The worker went back to the hole with his bloody hand and started digging again. The other workers came up to him and asked, “What did he say?” The worker replied, “Let’s put it this way…” then he paused. He looked around and said, “Well, there don’t seem to be any telephone poles around here.” So he put his hand in front of his face and said, “Alright, try to hit my hand.”

Joke #5206: The Final Exam

During the final exam, the professor noticed that Billy Walters kept looking at his hand before writing down an answer on his test. This went on throughout the entire exam, leaving the professor no other choice than to interrogate the student’s test-taking habit. “Mr. Walters,” the professor began. “Is there something interesting written on your palm?”

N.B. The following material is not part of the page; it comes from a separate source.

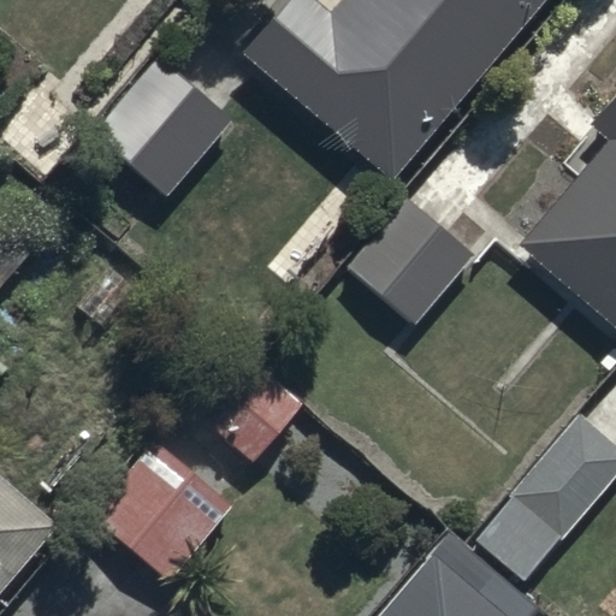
[(313,0),(282,0),(237,54),(390,182),(543,0),(339,0),(329,13),(313,0)]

“Not at all,” Billy replied. “It’s all pretty boring.”

Joke #5204: Broken Leg

“HOW DID IT HAPPEN?” the doctor asked the middle-aged farmhand as he set the man’s broken leg.

“Well, doc, 25 years ago …”

“Never mind the past. Tell me how you broke your leg this morning.”

“Like I was saying…25 years ago, when I first started working on the farm, that night, right after I’d gone to bed, the farmer’s beautiful daughter came into my room. She asked me if there was anything I wanted. I said, ‘No, everything is fine.’

‘Are you sure?’ she asked.

‘I’m sure.’

‘Isn’t there anything I can do for you?’

‘I reckon not,'”

“Excuse me,” said the doctor, “What does this story have to do with your leg?”

“Well, this morning,” the farmhand explained, “it dawned on me what she meant, and I fell off the roof!”